Külliye içindeki yapılar ‘U’ şeklinde sıralanmıştır. 11 farklı isimli kapılardan külliyeye girişler bulunuyor.
Evvel ve Sani Medresesi ile Rabi ve Salis Medreseleri bulunmakta. Külliyenin kuzeydoğusunda Süleymaniye Hamamı, kuzeyinde ise Darüşşifa (hastane) ve Bimarhane (akıl hastanesi) bulunuyor.
Mihrabın önündeki bulunan türbe bu külliyenin yapılmasını isteyen Kanuni Sultan Süleyman'a, yanında bulunan türbe de nikahlı hanımı Hürrem Sultan'a aittir. Mimar Sinan’ın mezarı ise, cami bahçesinin dışında İstanbul Müftülüğünün yanında mütevazi bir türbede bulunuyor. Ayrıca türbenin üzerinde Osmanlıca yazılmış bir kitabe bulunuyor.

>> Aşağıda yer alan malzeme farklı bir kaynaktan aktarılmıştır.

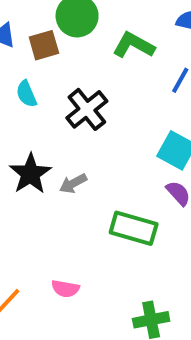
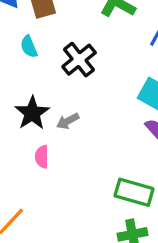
green rectangle: (134, 228) -> (134, 192), moved
pink semicircle: (65, 289) -> (42, 157), moved, turned 80

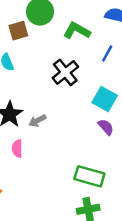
black cross: (79, 60) -> (65, 72), moved

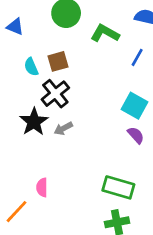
brown square: (18, 31) -> (58, 61), moved
black cross: (65, 72) -> (55, 94), moved
pink semicircle: (17, 148) -> (42, 187), moved

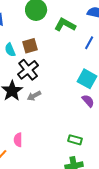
green rectangle: (118, 187) -> (75, 140), size x0.6

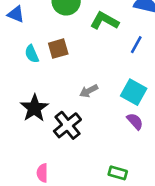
black cross: (28, 70) -> (67, 125), moved
gray arrow: (34, 96) -> (89, 91), moved

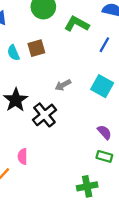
purple semicircle: (135, 121) -> (104, 132), moved
green rectangle: (118, 173) -> (104, 156), moved

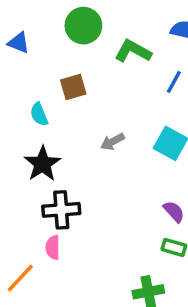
cyan semicircle: (13, 53) -> (39, 114), moved
black cross: (44, 115) -> (61, 210), moved, turned 35

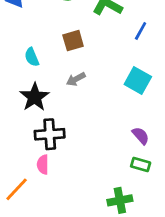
brown square: (73, 87) -> (73, 41), moved
gray arrow: (112, 142) -> (76, 79), moved

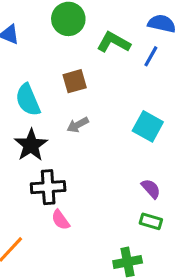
blue line: (141, 31) -> (151, 56), moved
cyan semicircle: (32, 57) -> (28, 100), size x1.5
pink semicircle: (43, 165) -> (61, 220), moved, turned -36

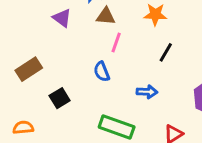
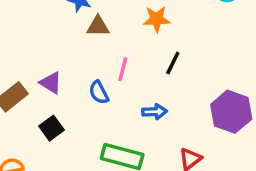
purple triangle: (62, 18) -> (51, 83), moved
pink line: (116, 42) -> (123, 69), moved

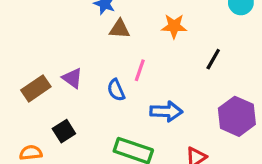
black line: (173, 63) -> (213, 59), moved
blue arrow: (155, 112) -> (166, 111), size x1.4
black square: (51, 128) -> (64, 131), moved

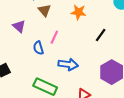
brown triangle: (120, 29) -> (44, 10), turned 40
purple triangle: (72, 78) -> (19, 26), moved

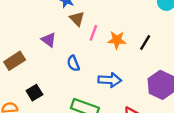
orange star: (78, 12) -> (117, 40), moved
pink line: (54, 37) -> (93, 33), moved

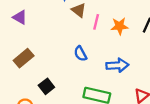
purple triangle: (49, 40) -> (20, 17), moved

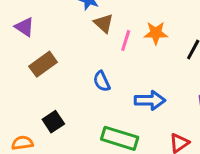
orange star: (119, 26) -> (156, 33), moved
brown rectangle: (24, 58) -> (43, 64), moved

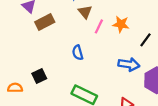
brown rectangle: (43, 64) -> (45, 22), moved
blue arrow: (150, 100) -> (129, 64), moved

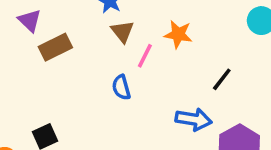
orange star: (121, 24) -> (178, 34), moved
blue semicircle: (78, 53) -> (121, 87), moved

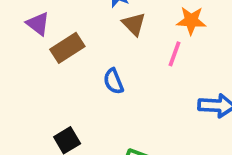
pink line: (145, 56) -> (174, 54), moved
blue semicircle: (121, 87) -> (113, 81), moved

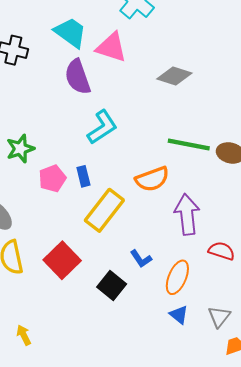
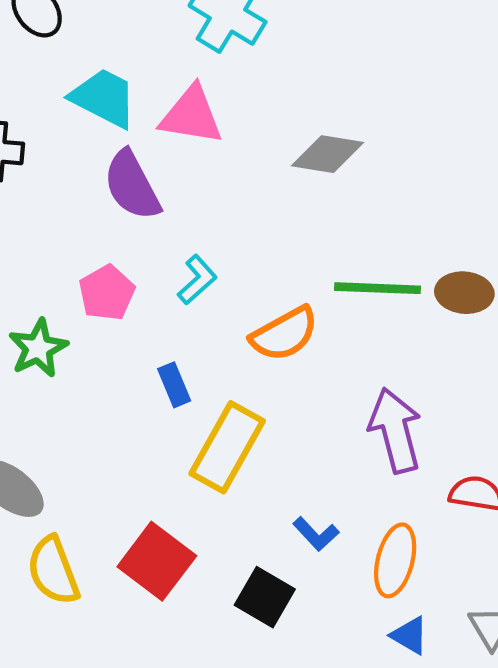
cyan L-shape: (102, 127) -> (197, 280), size x0.7
pink pentagon: (52, 178) -> (107, 293), moved
orange semicircle: (152, 179) -> (284, 334), moved

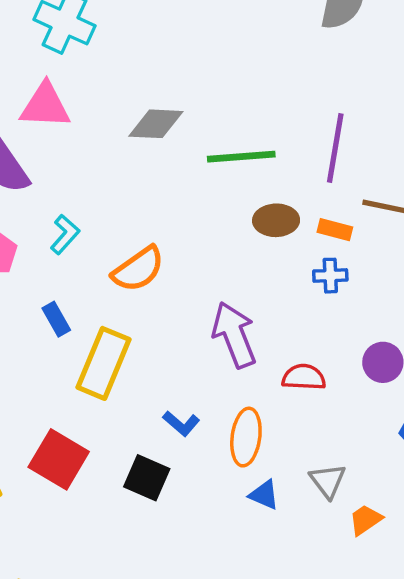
green line: (377, 288) -> (241, 157), moved

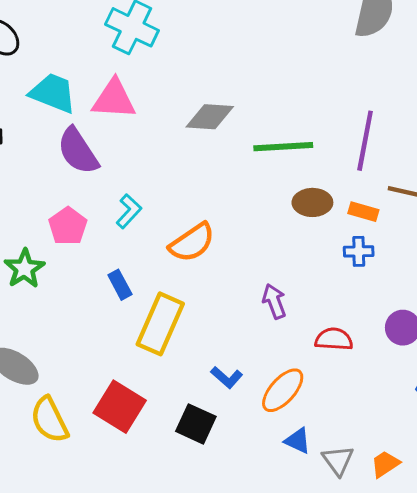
purple arrow: (234, 335) -> (274, 301), size x0.6
orange ellipse: (246, 437) -> (283, 390), turned 33
gray triangle: (328, 481) -> (338, 460), moved

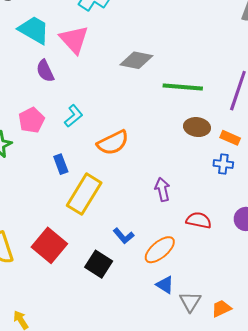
pink triangle: (114, 99) -> (74, 40), turned 36
purple semicircle: (78, 151) -> (45, 71), size x0.7

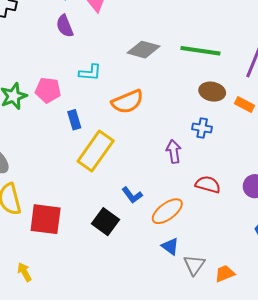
gray diamond: (136, 60) -> (143, 50), moved
cyan L-shape: (74, 116) -> (90, 73), turned 40
pink pentagon: (31, 120) -> (48, 90), moved, turned 30
blue cross: (223, 164) -> (202, 128), moved
red square: (49, 245) -> (46, 219), moved, turned -36

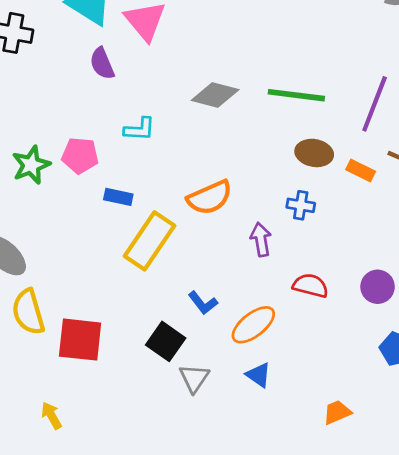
orange semicircle: (127, 102) -> (210, 198), moved
blue rectangle: (74, 120) -> (118, 197), turned -60
gray triangle: (194, 265) -> (194, 378), moved

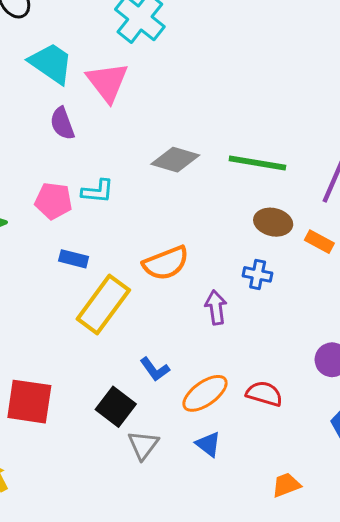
pink pentagon: (80, 155) -> (53, 201), moved
red semicircle: (311, 286) -> (264, 394), moved

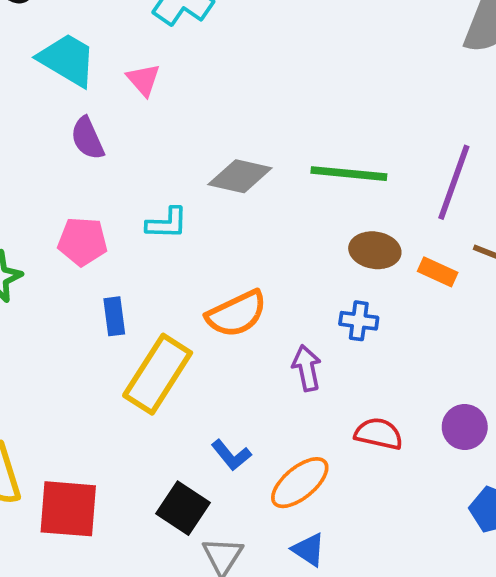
pink triangle: (107, 82) -> (143, 80), size x0.6
cyan L-shape: (98, 191) -> (167, 223), moved
blue rectangle: (74, 259) -> (114, 316), turned 72
red semicircle: (264, 394) -> (379, 434), moved

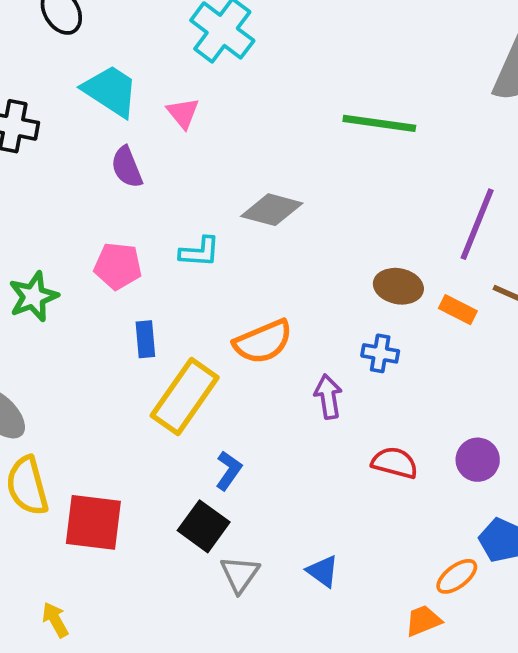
green line: (349, 174) -> (379, 123), moved
blue L-shape: (231, 455) -> (229, 471), moved, turned -108
orange ellipse: (300, 483) -> (457, 576), moved, size x0.7

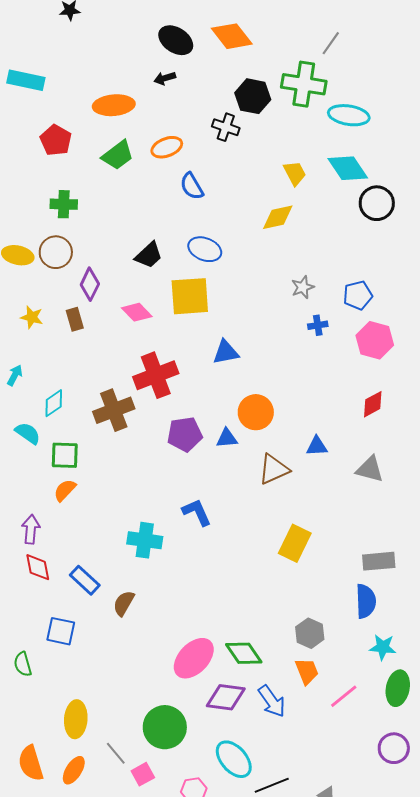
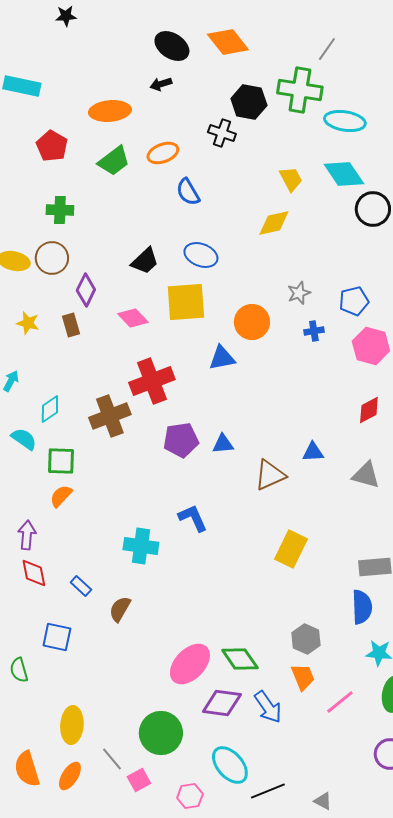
orange circle: (256, 412) -> (252, 322), moved
blue rectangle: (85, 580) -> (81, 586), size x0.7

28 revakın çevrelediği cami avlusunun ortasında dikdörtgen şeklinde bir şadırvan bulunmaktadır. Kanuni Sultan Süleyman'ın türbesinin kubbesi yıldızlı bir gökyüzü gibi görünmesi için kubbe içine metalik plakalar arasına yerleştirilen pırlantalarla (elmaslarla) süslenmiş.
Süleymaniye Külliyesinde bulunan Süleymaniye Medreseleri, Kanuni Sultan Süleyman, sadrazamı Sokullu ve baş mimarı Mimar Sinan'ın bir araya gelerek düşündükleri bir proje. Süleymaniye Medresesinin yönetimi o zamanın vakıf yönetimi şartları çerçevesinde padişah, sadrazam ve mütevelli heyeti üçgeninde şekillenmesine karar verilmiş.
Süleymaniye Külliyesi'nin en önemli özelliklerinden biri Süleymaniye Medreseleri, Osmanlı medrese hiyerarşisinde en üst seviyeyi temsil ediyordu. İlk olarak 'Tıp Medresesi' diğer adıyla 'Daruttıb' medresesi Süleymaniye Medresesinde eğitim vermiştir. Dönemin hekimleri bu medreselerde yetiştirilmiş.
Süleymaniye Külliyesi içerisinde yer alan tıp medresesi ve Darüşşifa Antik Yunan, Bizans, Selçuklu, İran, Irak, Mısır ve Suriye gibi merkezlerden elde edilen ve köklü engin tıp bilgisinin dikkatle incelendiği, gerekirse düzeltildiği, faydalı olanın yeniden üretildiği, gerekirse geliştirildiği ya da uygun hale getirildiği, yaygınlaştırıldığı ve bu bilgilerle hekim ve bilim insanı yetiştirilen ilim merkezleriydi.